I have a few utilities that promote 128 bit operations like 64x64 bit multiplications that I have successfully translated to the equivalent __uint128_t arithmetic with carry. I checked and gcc generates exactly the same assembly instructions.
However I am failing to find the equivalent C/C++ code for the case of 128-bit division. The original asm statement is this:
#include <stdint.h>
void div64(uint64_t low, uint64_t high, uint64_t divisor,
uint64_t& quotient, uint64_t& remainder) {
asm("divq %2" : "+a"(low), "+d"(high) : "rm"(divisor));
quotient = low;
remainder = high;
}
However when I try to replace it with this
void div64( uint64_t low, uint64_t high, uint64_t divisor,
uint64_t& quotient, uint64_t& remainder) {
__uint128_t val = __uint128_t(low) | (__uint128_t(high)<<64);
quotient = val/divisor;
remainder = val%divisor;
}
The compiler fails to match these operations to a single divq
instruction.

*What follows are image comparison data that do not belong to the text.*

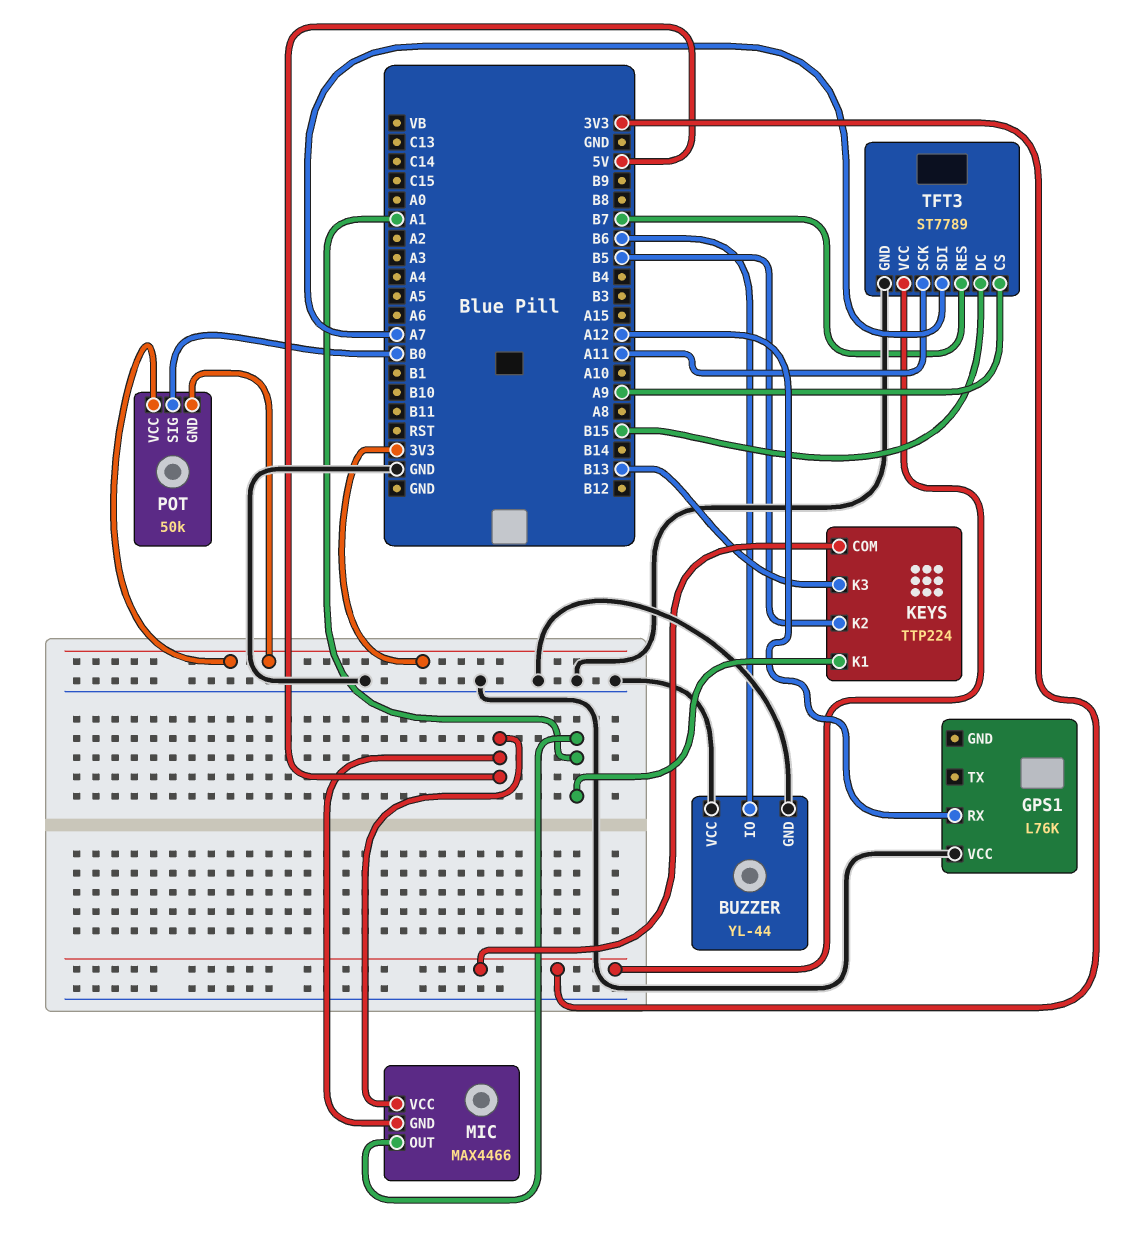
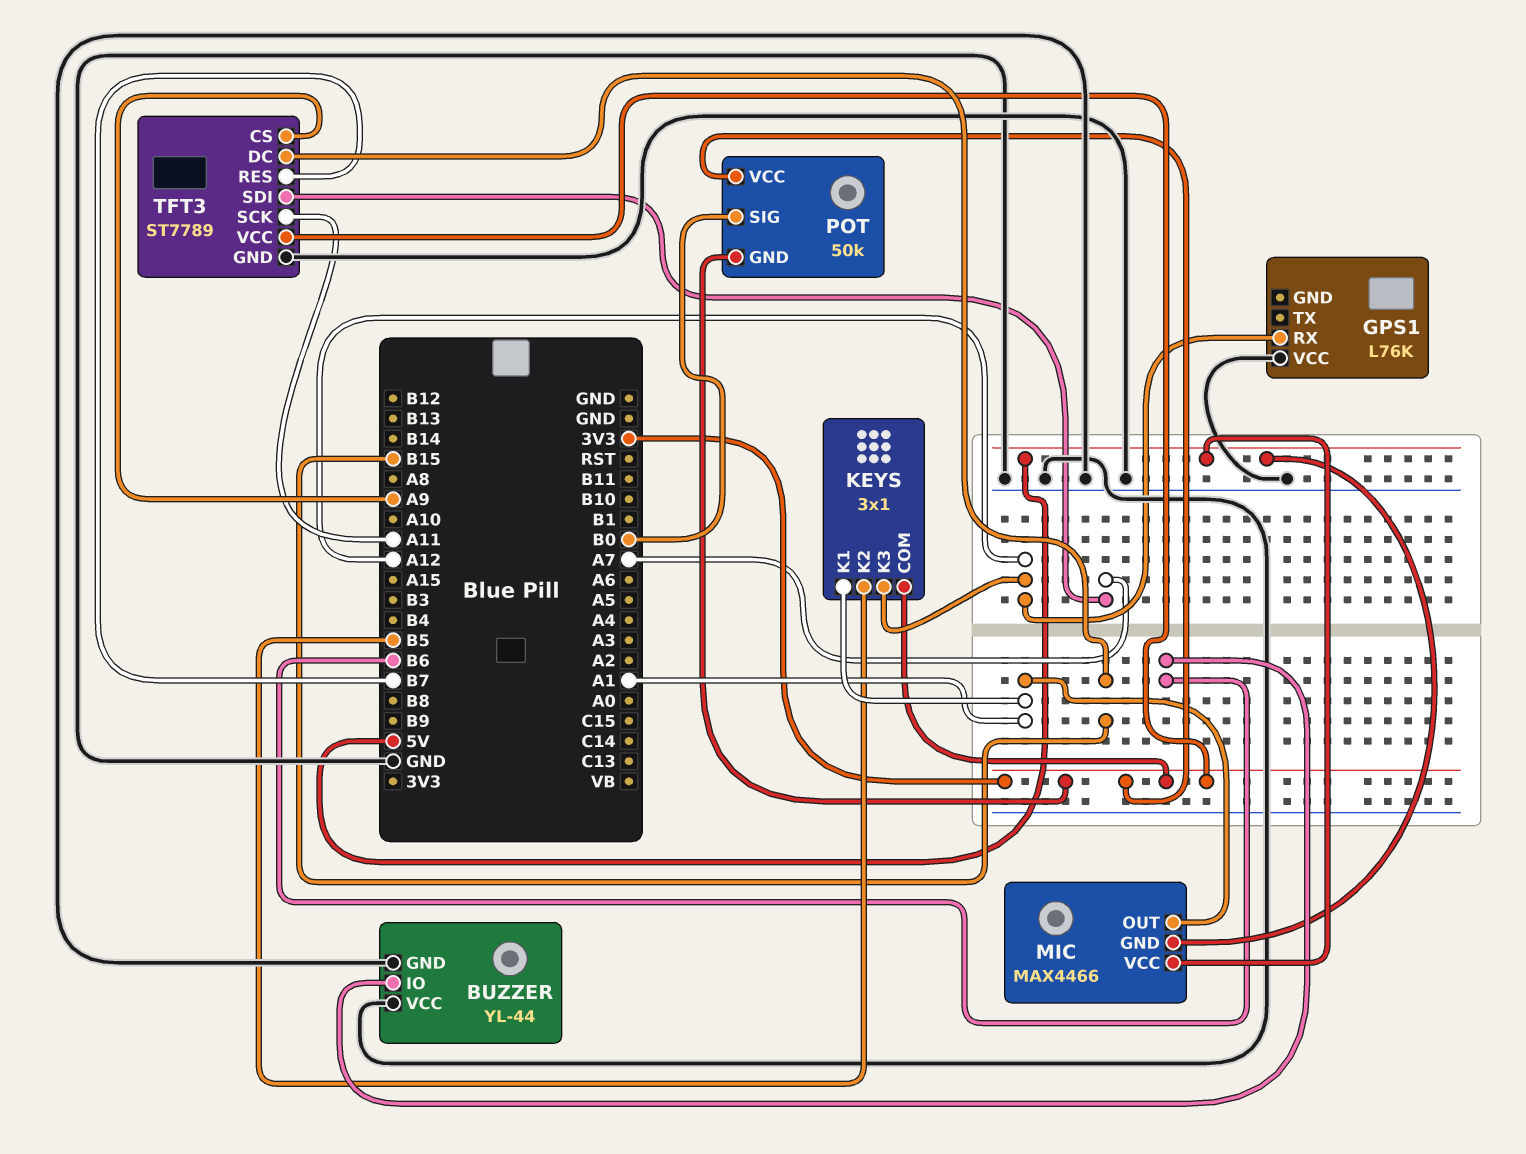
KEYS: TTP224 -> 3x1
KEYS pin K3: B13 -> A12

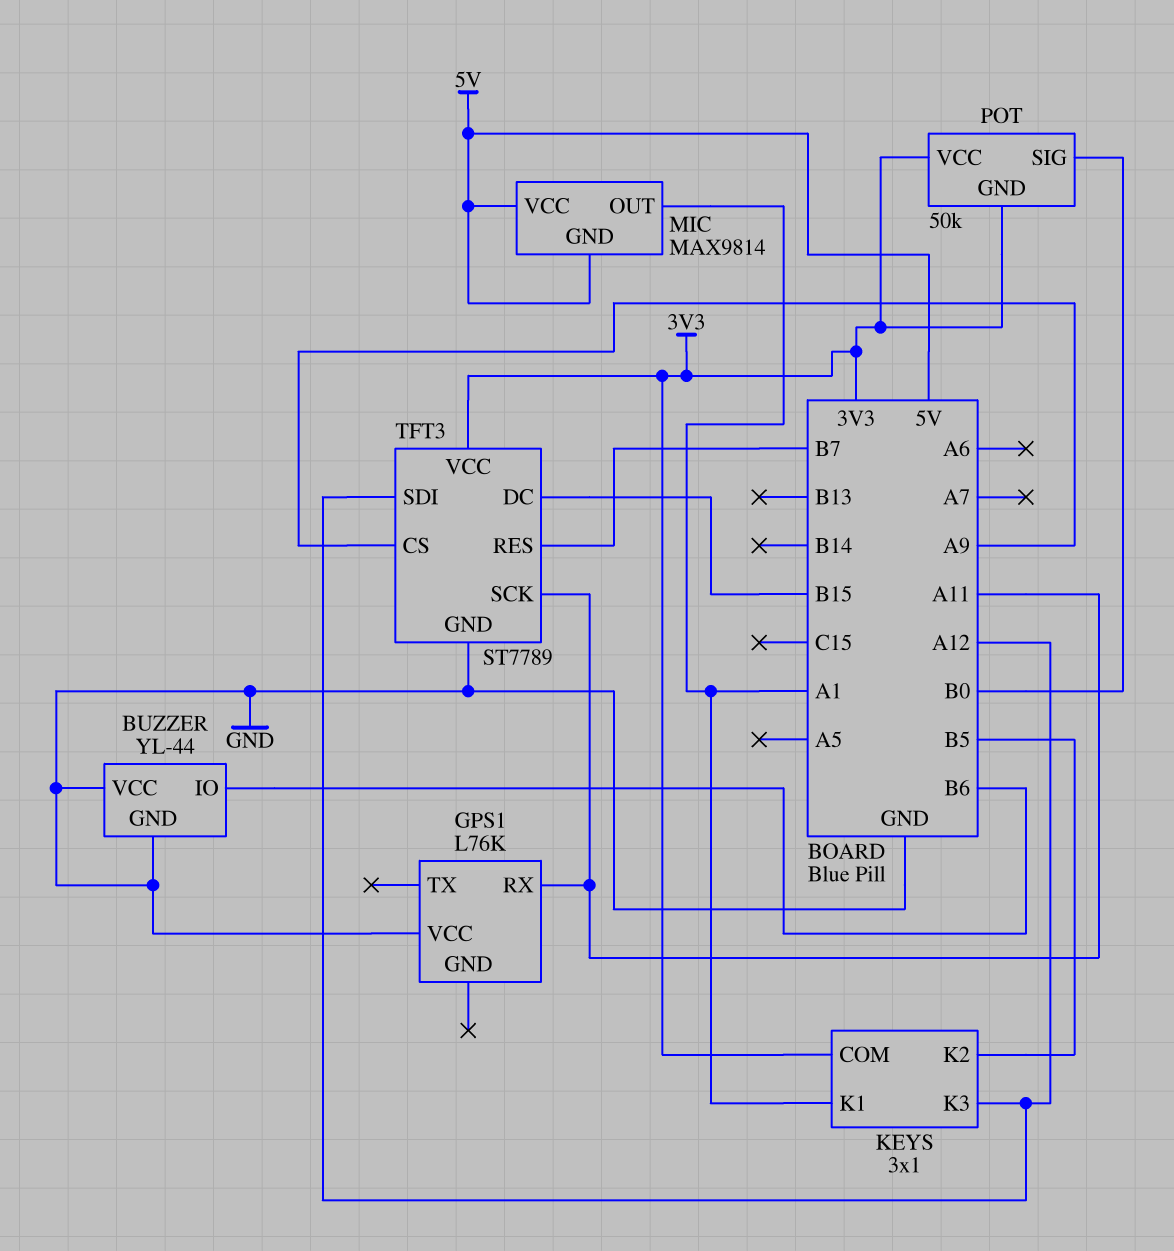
GPS1 pin RX: A12 -> A11
MIC: MAX4466 -> MAX9814
TFT3 pin SDI: A7 -> A12

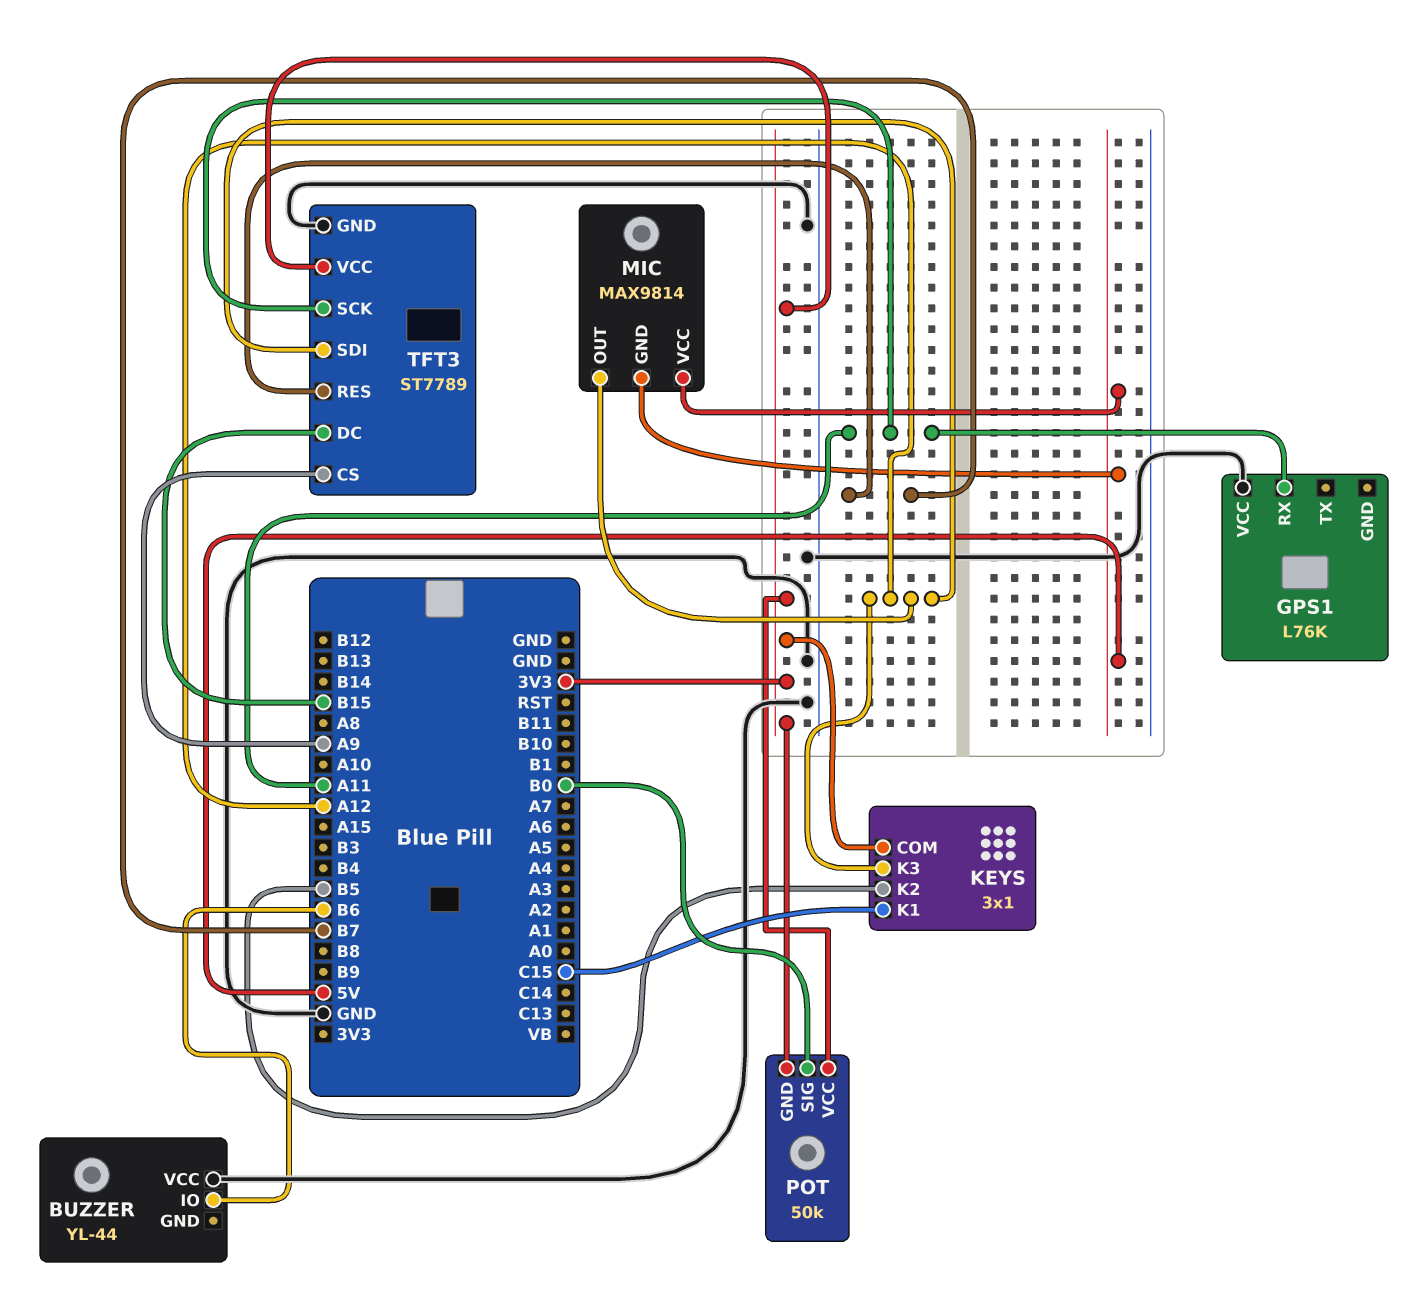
BUZZER pin GND: GND -> none
KEYS pin K1: A1 -> C15
MIC pin OUT: A1 -> A12

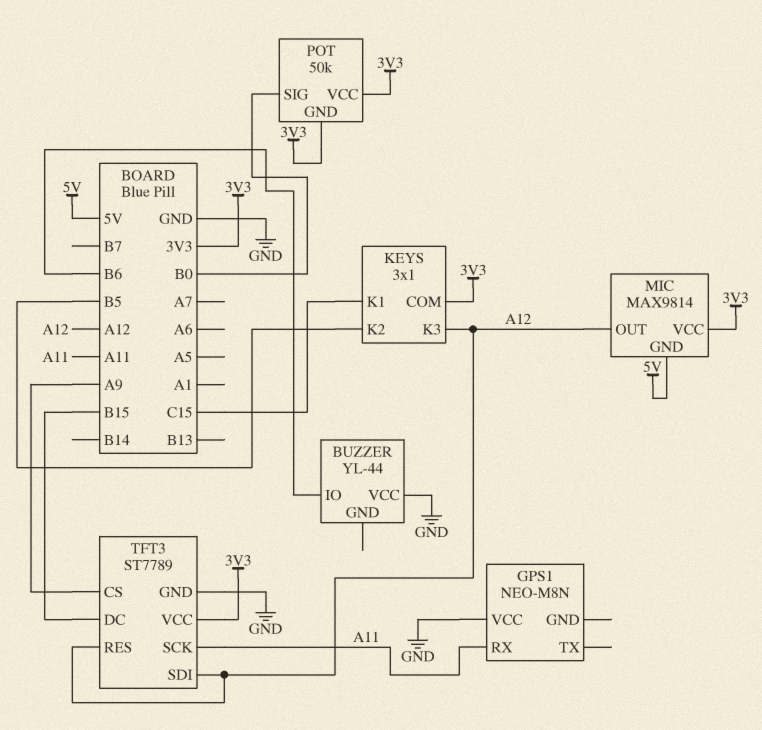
GPS1: L76K -> NEO-M8N
MIC pin VCC: 5V -> 3V3
TFT3 pin RES: B7 -> A12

Instead, it produces a much longer version with an additional library call to __udivti3, even in -O3
optimization mode.
div64b(unsigned long, unsigned long, unsigned long, unsigned long&, unsigned long&): # @div64b(unsigned long, unsigned long, unsigned long, unsigned long&, unsigned long&)
pushq %r15
pushq %r14
pushq %r12
pushq %rbx
pushq %rax
movq %r8, %r14
movq %rcx, %r15
movq %rdx, %r12
movq %rdi, %rbx
xorl %ecx, %ecx
callq __udivti3@PLT
movq %rax, (%r15)
imulq %r12, %rax
subq %rax, %rbx
movq %rbx, (%r14)
addq $8, %rsp
popq %rbx
popq %r12
popq %r14
popq %r15
retq
Am I missing anything?
Note: I tagged this question with both C
and C++
because the code above is valid on both languages.